* _WHAT THE TASK REQUIRES_
With both ends included, repeat exactly the lines of the entries below from the one containing "Step: Add 'if" down to the one containing "left_click(447, 259)", and no others.

* _DATA SECTION_

________________________

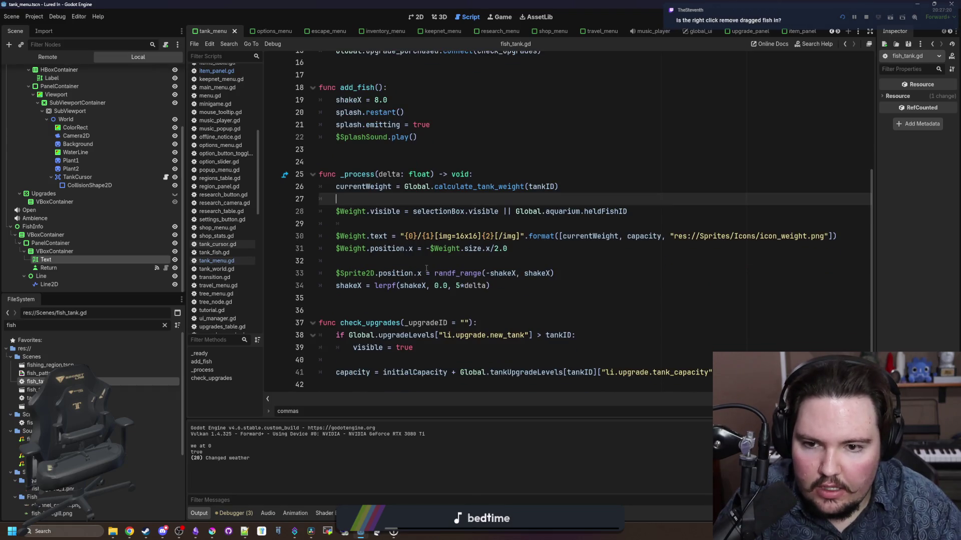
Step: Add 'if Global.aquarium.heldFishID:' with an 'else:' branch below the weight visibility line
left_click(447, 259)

________________________

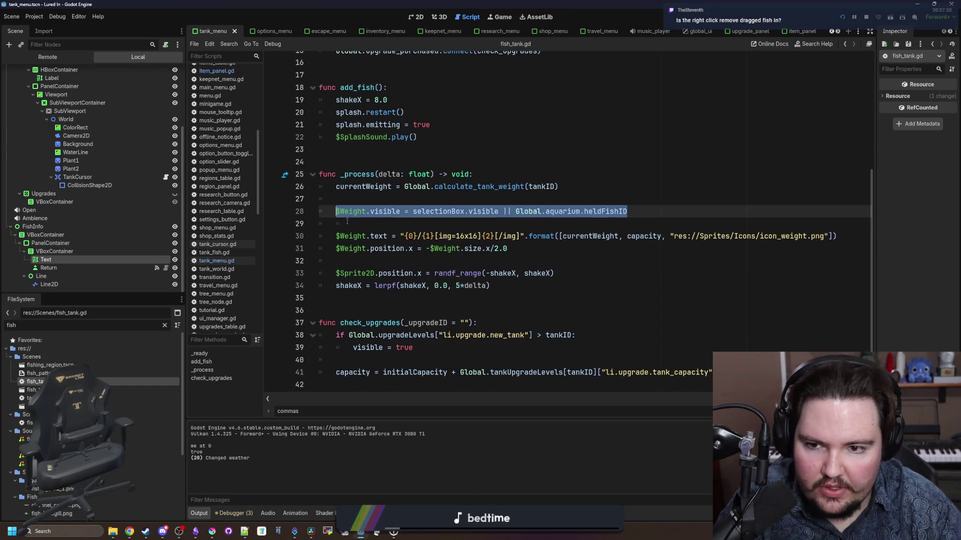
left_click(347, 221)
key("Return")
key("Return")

________________________

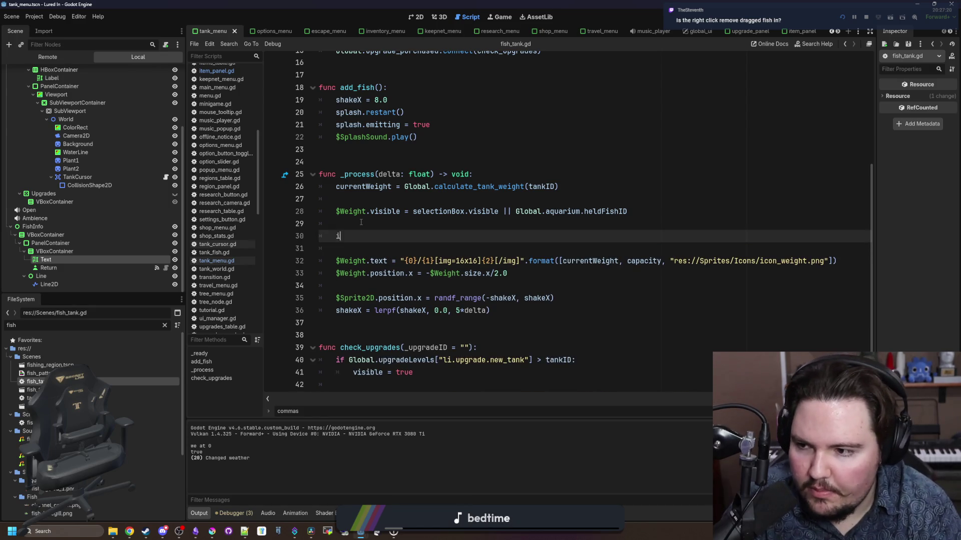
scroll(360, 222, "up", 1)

________________________

* _YOUR RESPONSE_
Step: Add 'if Global.aquarium.heldFishID:' with an 'else:' branch below the weight visibility line
left_click(447, 259)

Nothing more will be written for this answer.